Olives, aceitunas, San Miguel Mercado, Madrid

Madrid, San Miguel Mercado

Fish, San Miguel Mercado, Madrid

After tearing ourselves away we hurried along to the Palace. The rain had waned slightly, but the skies were still a thick canvas of grey. We felt the exterior of the Palace blended in quite nicely. It was big, and worthy of a spot on the to-see list, but not a smudge on the architectural treats of Barcelona, Seville or Granada. Guess we’re pretty spoilt down here.

El Palacio Real, Madrid

At this point it occurred to us that we were in actual fact only a few minutes’ walking distance from El Templo de Debod- an ancient Egyptian temple donated to the city by its constructors in 1968, after Spain helped save the country’s doomed temples of Abu Simbel following the construction of a massive hydroelectric dam. Three stone-built pylon gateways stand in a line in front of the temple, creating a superb mirror-image with the still water surrounding the monument.

Egypt, Temple, Madrid

Egyptian, Temple, Madrid

The day was wearing on and we were forced to concede that it would now be impossible to see both the Prado Museum and The Bernabeu. No contest. Off we went to the stadium of the so-called Galacticos, unaware that there was in fact a game to be played that very night. We arrived and the realization of what may have been about to happen quickly dawned on us.

El Bernabeu, Madrid, Santiago“How much?” we inquired.

“€55” replied the cashier.

Ballbags.
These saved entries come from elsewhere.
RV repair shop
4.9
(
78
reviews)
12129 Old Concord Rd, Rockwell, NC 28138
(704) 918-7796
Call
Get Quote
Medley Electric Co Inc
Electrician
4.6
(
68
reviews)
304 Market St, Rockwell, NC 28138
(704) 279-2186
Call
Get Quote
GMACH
Not what we had budgeted for, but this was Real Madrid we were talking about. Would I ever have the opportunity to see them play again? Yes, I would, I decided. I know that this blog post would probably have been far more exciting had I let folly prevail over sense, but on this occasion, I kept my moneys in my pocket. I had already bought a ticket to the Granada CF game the next day anyway, so that was enough justification, right? Whatever. We walked briskly away from the stadium before folly mounted a counter-attack.

That night, we signed ourselves up for one of those pub-crawls designed for tourists who want to make friends. The €10 participation fee was a tall order, but we figured it would be worth it. Nope. Not even the slightest bit. Our ‘pub’ crawl started in a cramped, sweaty disco-bar which was playing music of the makes-you-want-to-sew-your-ears-shut variety. We had our ‘free’ listerine-flavoured shot and then faced one of three options; 1) Buy a €6 drink, remain inside and wait for our ears to throw up. 2) Go outside and stand in the pissing rain for an hour while we wait for those who opted for the ‘€20 with free-bar in first bar’ fee to consume as much alcohol as humanly possible, or 3) Fuck off.
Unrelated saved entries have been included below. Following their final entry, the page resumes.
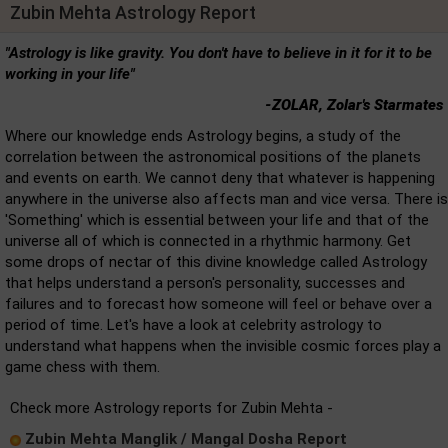
Zubin Mehta Astrology Report
"Astrology is like gravity. You don't have to believe in it for it to be
working in your life"
-ZOLAR, Zolar's Starmates
Where our knowledge ends Astrology begins, a study of the
correlation between the astronomical positions of the planets
and events on earth. We cannot deny that whatever is happening
anywhere in the universe also affects man and vice versa. There is
'Something' which is essential between your life and that of the
universe all of which is connected in a rhythmic harmony. Get
some drops of nectar of this divine knowledge called Astrology
that helps understand a person's personality, successes and
failures and to forecast how someone will feel or behave over a
period of time. Let's have a look at celebrity astrology to
understand what happens when the invisible cosmic forces play a
game chess with them.
Check more Astrology reports for Zubin Mehta -
Zubin Mehta Manglik / Mangal Dosha Report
So off we fucked to an Irish Bar, where we spent the rest of the night berating the ‘Madride Pubcrawl’ and watching some pretty woeful live music. Better than options one and two though, we agreed.

Next day, our bus pulled away from Madrid Station at 11am. The rain had now reached the point of beyond ridiculous. Five hours, that bus journey was supposed to take. A burst riverbank along the motorway ensured that it took just over seven instead. But it wasn’t Madrid’s fault. In truth, one requires a great deal more than just two days in order to explore the city properly so I’ll be back… on a considerably dryer day I hope.